Video of highway stop involving LGBTQ leaders provokes questions

LGBTQ Philadelphia trooper
Celena Morrison-McLean, executive director of the city’s Office of LGBT Affairs, speaks at a news conference last year.
Jack Tomczuk / Metro File Photo

Video of a confrontation between a state trooper and two prominent local LGBTQ leaders spread on social media over the weekend, sparking questions about the officer’s conduct and whether the couple should face charges.

The exchange occurred after a trooper stopped Celena Morrison, 51, executive director of the city’s Office of LGBT Affairs, just after 9 a.m. Saturday on I-76 West near the Vine Street Expressway, according to an incident report provided by state police.

Police said another car, apparently driven by Morrison’s husband, 35-year-old Darius McLean, pulled up behind the cruiser. McLean, the state police account says, became “verbally combative,” refused the trooper’s orders and resisted arrest.

The clip seems to have been shot from Morrison’s cellphone, and, when it begins, McLean is on the ground being restrained by the trooper as rain falls on the pavement.

Multiple times, Morrison tells the trooper, “I work for the mayor,” and, at one point, he responds “shut the f— up.” Then, the video shows McLean saying, “It’s because I’m Black,” and the officer retorting, “It’s not because you’re Black.”

The trooper then leaves McLean on the ground and walks toward Morrison, appearing to lunge at her.
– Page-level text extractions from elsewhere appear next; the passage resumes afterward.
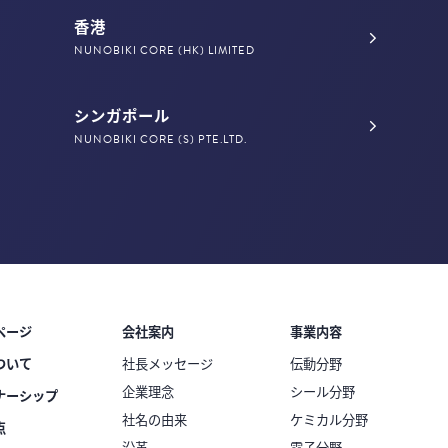
香港
NUNOBIKI CORE (HK) LIMITED
シンガポール
NUNOBIKI CORE (S) PTE.LTD.
ページ
会社案内
事業内容
ついて
社長メッセージ
伝動分野
企業理念
シール分野
ナーシップ
社名の由来
ケミカル分野
点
At that point, the phone drops to the ground and only audio is captured.

Morrison, in the clip, accuses the trooper of punching her and pulling a gun, though neither action is shown in the video. McLean tells Morrison that he did not want her getting pulled over.

“This was a simple traffic stop because you didn’t have your lights on,” the trooper tells Morrison. “You didn’t have your lights on, and you were tailgating.”

State police, in a statement, said Morrison and McLean were arrested for resisting arrest, disorderly conduct, and obstruction of justice.

The District Attorney’s Office did not respond to a request for comment Sunday; however, in a statement to other media outlets, a spokesperson said the office “has made no charging decisions pending a thorough, even-handed investigation.”

Morrison has served as head of the city’s LGBT office since 2020, when she became the first transgender person to lead a municipal department or agency. She previously worked for the William Way LGBT Community Center and the Mazzoni Center and has served as a grand marshal for the city’s Pride parade. McLean is William Way’s current chief operating officer.

“A video circulating on social media that depicts a portion of the incident is very concerning to me, and I will have no further comment until the investigation has been completed,” Mayor Cherelle Parker posted Saturday on X, formerly known as Twitter.

Parker’s administration declined to comment further when contacted Sunday.

Rue Landau, who became the first openly LGBT City Council member when she took office in January, said in a statement that “the footage is alarming,” and she pledged to work with the city and state “to ensure transparency and to investigate further.”